Caio Muratori disparou contra carro furtado em perseguição e acertou Waldik Gabriel Chagas na cabeça em junho de 2016; juiz entendeu que há contradições sobre versão de troca de tiros
O Tribunal de Justiça de São Paulo determinou que o ex-guarda civil metropolitano Caio Muratori, 48, seja julgado por um júri popular pela morte de Waldik Gabriel Silva Chagas, então com 11 anos, em 26 de junho de 2016. A decisão de pronúncia foi proferida em 23 de setembro, mas apenas ficou disponível em 13 de outubro. O acusado pode recorrer em liberdade.
Ele foi acusado por homicídio qualificado por meio empregado que possa resultar perigo comum porque, segundo a denúncia, assumiu o risco de matar ao disparar contra o veículo Chevette em movimento que o menino estava e por estar em uma via movimentada de pessoas.
Ao decidir que o então guarda seja julgado por um Conselho de Sentença, ou seja, membros da sociedade civil, o juiz Roberto Zanichelli Cintra entendeu haver contradições na versão de Muratori em relação aos colegas que estavam com ele, já que os vidros do carro em que Waldik estava eram escuros, não permitindo visualizar quem o ocupava, e a janela estava fechada e com a trava de abrir o vidro danificada, ou seja, o menino não conseguiria abrí-la para fazer disparos. Os guardas Guilherme Achilles Gomes Pommer e Fabio de Jesus Inacio da Silva não conseguiram ver se os ocupantes do Chevette atiraram e confirmaram que apenas Muratori atirou. A perícia também não localizou arma no carro.

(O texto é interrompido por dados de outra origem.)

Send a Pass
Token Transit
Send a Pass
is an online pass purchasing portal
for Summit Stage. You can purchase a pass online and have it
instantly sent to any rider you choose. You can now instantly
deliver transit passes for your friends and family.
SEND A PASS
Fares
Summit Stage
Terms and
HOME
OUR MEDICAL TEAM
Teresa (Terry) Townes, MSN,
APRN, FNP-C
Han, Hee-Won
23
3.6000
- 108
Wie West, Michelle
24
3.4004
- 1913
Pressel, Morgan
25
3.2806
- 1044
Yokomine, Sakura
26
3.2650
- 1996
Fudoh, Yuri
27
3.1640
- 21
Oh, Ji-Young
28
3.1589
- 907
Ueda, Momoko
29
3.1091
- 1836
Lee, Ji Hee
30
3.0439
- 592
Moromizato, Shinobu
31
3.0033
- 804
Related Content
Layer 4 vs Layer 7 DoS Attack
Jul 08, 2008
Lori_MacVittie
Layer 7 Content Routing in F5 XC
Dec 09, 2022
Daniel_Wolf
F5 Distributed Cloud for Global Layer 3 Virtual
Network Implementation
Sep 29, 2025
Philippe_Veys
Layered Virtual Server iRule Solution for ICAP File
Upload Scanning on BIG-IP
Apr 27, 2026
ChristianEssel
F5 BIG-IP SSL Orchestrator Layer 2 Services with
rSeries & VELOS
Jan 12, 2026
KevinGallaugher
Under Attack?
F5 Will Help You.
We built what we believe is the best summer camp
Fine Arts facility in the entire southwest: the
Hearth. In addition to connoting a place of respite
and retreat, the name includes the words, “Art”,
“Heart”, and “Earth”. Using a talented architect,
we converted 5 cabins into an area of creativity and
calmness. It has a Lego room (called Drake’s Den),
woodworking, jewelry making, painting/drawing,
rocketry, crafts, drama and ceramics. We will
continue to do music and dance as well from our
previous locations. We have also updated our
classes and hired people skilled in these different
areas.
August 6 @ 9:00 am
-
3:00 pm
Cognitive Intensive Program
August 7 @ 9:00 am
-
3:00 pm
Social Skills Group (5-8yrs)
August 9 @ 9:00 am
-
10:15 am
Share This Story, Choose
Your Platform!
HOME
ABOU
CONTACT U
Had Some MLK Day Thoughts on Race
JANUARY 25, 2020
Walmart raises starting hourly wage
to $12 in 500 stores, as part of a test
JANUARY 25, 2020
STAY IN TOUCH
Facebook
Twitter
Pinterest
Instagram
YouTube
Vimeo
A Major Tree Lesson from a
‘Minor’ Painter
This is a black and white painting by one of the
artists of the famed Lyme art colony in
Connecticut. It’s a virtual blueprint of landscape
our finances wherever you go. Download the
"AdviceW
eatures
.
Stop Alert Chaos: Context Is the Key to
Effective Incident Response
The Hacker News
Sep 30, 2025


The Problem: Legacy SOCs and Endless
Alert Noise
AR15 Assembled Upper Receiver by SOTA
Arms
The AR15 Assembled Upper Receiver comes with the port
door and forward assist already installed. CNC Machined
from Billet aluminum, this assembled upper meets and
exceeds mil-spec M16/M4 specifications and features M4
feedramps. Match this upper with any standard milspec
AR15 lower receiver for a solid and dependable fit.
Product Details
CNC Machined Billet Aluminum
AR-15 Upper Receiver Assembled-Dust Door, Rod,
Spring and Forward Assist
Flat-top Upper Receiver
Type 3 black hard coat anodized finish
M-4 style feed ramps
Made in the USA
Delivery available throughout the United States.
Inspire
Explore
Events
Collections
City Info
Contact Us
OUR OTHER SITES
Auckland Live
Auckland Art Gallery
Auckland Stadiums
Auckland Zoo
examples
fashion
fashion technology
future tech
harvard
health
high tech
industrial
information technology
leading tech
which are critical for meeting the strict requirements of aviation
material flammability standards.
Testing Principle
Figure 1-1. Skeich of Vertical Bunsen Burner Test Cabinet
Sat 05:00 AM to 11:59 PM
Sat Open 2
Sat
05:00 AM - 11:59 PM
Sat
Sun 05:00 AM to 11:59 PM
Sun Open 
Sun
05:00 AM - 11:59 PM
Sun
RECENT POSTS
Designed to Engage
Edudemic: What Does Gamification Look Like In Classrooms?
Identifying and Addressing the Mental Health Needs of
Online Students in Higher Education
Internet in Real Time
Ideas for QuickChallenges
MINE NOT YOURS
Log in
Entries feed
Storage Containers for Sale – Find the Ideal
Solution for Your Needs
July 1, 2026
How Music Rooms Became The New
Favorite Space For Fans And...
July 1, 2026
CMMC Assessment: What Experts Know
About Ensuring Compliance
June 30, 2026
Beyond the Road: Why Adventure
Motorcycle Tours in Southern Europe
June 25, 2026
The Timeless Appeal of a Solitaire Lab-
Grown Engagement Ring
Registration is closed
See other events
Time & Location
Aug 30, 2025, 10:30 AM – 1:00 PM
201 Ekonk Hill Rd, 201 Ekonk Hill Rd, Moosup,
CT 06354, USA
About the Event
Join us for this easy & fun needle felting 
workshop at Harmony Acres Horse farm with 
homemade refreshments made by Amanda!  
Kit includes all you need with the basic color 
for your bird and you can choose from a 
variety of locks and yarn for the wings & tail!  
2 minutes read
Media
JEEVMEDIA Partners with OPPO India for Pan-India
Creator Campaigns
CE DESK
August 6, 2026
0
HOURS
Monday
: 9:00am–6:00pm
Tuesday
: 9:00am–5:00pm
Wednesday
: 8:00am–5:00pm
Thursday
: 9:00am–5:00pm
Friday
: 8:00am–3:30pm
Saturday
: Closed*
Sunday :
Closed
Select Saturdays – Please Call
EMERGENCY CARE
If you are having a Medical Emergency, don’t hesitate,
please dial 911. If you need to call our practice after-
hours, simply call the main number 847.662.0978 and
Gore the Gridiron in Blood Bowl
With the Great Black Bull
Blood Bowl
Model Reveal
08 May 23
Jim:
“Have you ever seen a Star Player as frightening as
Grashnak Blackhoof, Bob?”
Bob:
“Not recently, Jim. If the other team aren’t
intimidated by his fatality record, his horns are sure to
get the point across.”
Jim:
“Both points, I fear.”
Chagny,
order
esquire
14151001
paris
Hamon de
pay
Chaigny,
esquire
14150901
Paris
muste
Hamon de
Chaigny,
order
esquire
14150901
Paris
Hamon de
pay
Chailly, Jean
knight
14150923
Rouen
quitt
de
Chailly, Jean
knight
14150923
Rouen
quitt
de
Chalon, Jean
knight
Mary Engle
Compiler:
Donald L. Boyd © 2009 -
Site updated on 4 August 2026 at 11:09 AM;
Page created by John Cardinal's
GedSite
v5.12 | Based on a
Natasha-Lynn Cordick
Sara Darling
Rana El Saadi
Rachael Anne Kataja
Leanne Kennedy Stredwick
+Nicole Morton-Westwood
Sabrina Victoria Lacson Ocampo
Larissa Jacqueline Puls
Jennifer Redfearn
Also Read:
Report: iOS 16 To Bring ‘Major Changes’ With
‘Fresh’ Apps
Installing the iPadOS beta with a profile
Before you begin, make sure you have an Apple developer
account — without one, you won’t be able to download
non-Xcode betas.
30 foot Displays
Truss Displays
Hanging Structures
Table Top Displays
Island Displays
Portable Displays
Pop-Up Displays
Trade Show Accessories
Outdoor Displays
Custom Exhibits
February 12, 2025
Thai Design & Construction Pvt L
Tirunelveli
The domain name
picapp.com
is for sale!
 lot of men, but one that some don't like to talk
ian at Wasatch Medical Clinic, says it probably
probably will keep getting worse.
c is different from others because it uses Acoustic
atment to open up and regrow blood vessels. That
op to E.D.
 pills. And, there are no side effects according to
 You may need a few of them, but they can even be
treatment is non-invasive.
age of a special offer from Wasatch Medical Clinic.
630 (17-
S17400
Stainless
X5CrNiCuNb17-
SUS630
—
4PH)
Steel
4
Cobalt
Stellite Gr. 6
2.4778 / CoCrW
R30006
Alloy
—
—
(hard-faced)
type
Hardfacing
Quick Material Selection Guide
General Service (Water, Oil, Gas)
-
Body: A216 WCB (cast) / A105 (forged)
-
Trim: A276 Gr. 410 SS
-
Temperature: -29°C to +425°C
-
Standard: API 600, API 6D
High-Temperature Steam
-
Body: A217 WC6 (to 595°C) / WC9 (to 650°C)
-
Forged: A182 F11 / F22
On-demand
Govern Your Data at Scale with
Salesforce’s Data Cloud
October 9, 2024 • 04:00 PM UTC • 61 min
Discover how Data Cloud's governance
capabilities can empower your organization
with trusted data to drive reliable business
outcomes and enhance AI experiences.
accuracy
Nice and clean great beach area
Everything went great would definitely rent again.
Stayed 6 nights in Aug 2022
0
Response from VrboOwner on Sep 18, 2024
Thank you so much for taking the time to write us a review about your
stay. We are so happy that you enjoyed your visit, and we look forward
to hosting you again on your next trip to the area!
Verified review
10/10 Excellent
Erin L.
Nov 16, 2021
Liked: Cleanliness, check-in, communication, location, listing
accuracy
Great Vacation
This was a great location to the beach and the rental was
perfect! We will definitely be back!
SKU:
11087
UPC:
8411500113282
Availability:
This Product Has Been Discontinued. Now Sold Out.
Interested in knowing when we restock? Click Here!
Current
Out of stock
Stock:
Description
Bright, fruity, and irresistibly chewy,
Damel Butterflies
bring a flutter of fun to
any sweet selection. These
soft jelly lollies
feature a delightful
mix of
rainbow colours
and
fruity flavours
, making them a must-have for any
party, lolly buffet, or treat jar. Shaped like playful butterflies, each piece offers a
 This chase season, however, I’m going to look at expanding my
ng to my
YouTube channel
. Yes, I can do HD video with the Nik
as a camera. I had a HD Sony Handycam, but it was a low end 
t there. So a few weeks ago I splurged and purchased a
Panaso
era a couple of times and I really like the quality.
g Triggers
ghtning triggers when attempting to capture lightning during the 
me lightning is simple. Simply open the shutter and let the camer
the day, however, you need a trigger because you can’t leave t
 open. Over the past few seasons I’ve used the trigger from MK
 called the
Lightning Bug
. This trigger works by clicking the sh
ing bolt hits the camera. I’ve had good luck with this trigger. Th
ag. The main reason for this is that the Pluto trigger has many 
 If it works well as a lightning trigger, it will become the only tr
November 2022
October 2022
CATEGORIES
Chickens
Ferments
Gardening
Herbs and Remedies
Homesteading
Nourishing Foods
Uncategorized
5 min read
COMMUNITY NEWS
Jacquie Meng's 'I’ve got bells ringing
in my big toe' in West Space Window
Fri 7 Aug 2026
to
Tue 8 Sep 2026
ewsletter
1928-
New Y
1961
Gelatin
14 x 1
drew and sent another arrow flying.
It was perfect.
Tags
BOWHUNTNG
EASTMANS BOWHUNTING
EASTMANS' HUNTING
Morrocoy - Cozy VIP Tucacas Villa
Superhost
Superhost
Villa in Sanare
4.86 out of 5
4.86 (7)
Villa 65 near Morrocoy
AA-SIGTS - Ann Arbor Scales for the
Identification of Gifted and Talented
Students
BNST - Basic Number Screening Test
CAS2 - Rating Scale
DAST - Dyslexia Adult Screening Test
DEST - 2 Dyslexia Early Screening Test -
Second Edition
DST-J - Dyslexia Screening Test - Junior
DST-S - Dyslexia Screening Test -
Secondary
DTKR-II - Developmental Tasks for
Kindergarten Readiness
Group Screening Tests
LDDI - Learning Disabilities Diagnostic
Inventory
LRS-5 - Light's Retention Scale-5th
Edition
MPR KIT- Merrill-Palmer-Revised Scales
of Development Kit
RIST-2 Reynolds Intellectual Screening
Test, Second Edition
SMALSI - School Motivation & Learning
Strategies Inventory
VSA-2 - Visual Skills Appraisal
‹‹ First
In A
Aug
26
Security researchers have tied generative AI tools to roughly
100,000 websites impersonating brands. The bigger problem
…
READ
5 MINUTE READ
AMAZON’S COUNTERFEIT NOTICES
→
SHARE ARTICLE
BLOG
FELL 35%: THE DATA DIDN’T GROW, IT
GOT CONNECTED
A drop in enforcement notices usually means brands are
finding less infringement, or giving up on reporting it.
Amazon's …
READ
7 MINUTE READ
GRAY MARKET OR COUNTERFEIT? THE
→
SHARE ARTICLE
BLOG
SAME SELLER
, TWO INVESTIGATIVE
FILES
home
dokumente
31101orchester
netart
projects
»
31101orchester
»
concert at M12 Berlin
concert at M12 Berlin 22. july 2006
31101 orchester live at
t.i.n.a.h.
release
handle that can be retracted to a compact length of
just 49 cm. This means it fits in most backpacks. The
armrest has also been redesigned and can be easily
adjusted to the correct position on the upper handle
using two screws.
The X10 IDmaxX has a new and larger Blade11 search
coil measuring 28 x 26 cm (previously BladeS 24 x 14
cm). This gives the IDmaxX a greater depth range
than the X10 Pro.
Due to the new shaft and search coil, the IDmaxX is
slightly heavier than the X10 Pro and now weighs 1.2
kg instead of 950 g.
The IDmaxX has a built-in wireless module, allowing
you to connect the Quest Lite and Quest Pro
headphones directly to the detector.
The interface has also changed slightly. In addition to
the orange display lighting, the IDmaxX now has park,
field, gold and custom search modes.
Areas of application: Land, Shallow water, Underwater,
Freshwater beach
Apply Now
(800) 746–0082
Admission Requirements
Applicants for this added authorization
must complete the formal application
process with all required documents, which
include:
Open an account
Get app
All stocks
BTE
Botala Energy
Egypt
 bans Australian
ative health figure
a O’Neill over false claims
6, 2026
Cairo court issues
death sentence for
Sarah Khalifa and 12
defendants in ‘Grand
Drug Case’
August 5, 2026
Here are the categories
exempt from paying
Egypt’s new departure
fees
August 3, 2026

“Tal dúvida acerca da dinâmica dos fatos, a meu ver, já é suficiente para o decreto de pronúncia [para ser levado a júri], sendo possível inferir a partir da prova oral e pericial, e da contradição existente entre elas, que o réu poderia, em tese, ter cometido o delito ora apurado, agindo com dolo eventual, ou seja, assumindo o risco de produzir o resultado morte, agindo com indiferença ao efetuar os disparos em direção ao veículo, sem que houvesse ameaça concreta”, argumentou o magistrado.
Na época, Waldik e outros dois adolescentes furtaram um veículo, modelo Chevette, de cor prata. Na Rua Saturnino, em Cidade Tiradentes, na zona leste da cidade de São Paulo, o garupa de uma moto viu a viatura e avisou a GCM que um carro havia sido roubado. Na Avenida Doutor Guilherme de Abreu Sodré, altura do número 90, os agentes encontraram o Chevette, afirmam ter dado sinal de parada, mas os jovens fugiram atirando, segundo a versão oficial. Caio estava com outros dois guardas na viatura, mas somente ele ordenou a perseguição e atirou.
Durante a ação, Muratori disparou quatro vezes na direção do Chevette, acertando um disparo no vidro traseiro e, em seguida, na cabeça de Waldik. A perseguição teve fim na rua Regresso Feliz, 131, próximo a uma quermesse. Os dois adolescentes fugiram correndo. Frequentadores da festa cobraram os guardas para que resgatassem a criança que agonizava dentro do carro. Socorrido, Waldik morreu antes de chegar ao Pronto Socorro da região. A perícia feita no veículo indicou que apenas um disparo foi feito, de fora para dentro do Chevette, que estava com suas janelas fechadas durante a perseguição.
Um dos adolescentes que estava com Waldik e foi apreendido dois dias depois do crime disse nas audiências que eles furtaram o veículo, mas não estavam armados, e resolveram “passear pela cidade” quando passaram a ser perseguidos pela viatura da guarda, que efetuou os disparos.
No dia seguinte, o então prefeito Fernando Haddad (PT) declarou que a “abordagem foi equivocada”. “A abordagem não deveria ser essa. Não estou pré-julgando o guarda, mas, pelas primeiras investigações, você nota que a abordagem não segue o protocolo de uma Guarda Civil. É muito mais afeita à Polícia Militar do que propriamente à Guarda Civil”, disse Haddad.
Muratori foi demitido da GCM em novembro de 2016, conforme publicação do Diário Oficial da cidade. Uma das normas apontadas para a corporação é de não disparar contra veículo em fuga ou que fure bloqueio Ele argumentou que viu um dos ocupantes do carro furtado efetuar três disparos em sua direção e que tentou revidar atirando nos pneus do veículo. Já durante as audiências, disse que “viu um clarão no interior do Chevette e julgou ser disparo com arma de fogo” e que ele deu quatro tiros em legítima defesa.
Tentamos buscar o contato da defesa de Caio Muratori pelos contatos dos advogados informados no site da OAB, mas não tivemos retorno.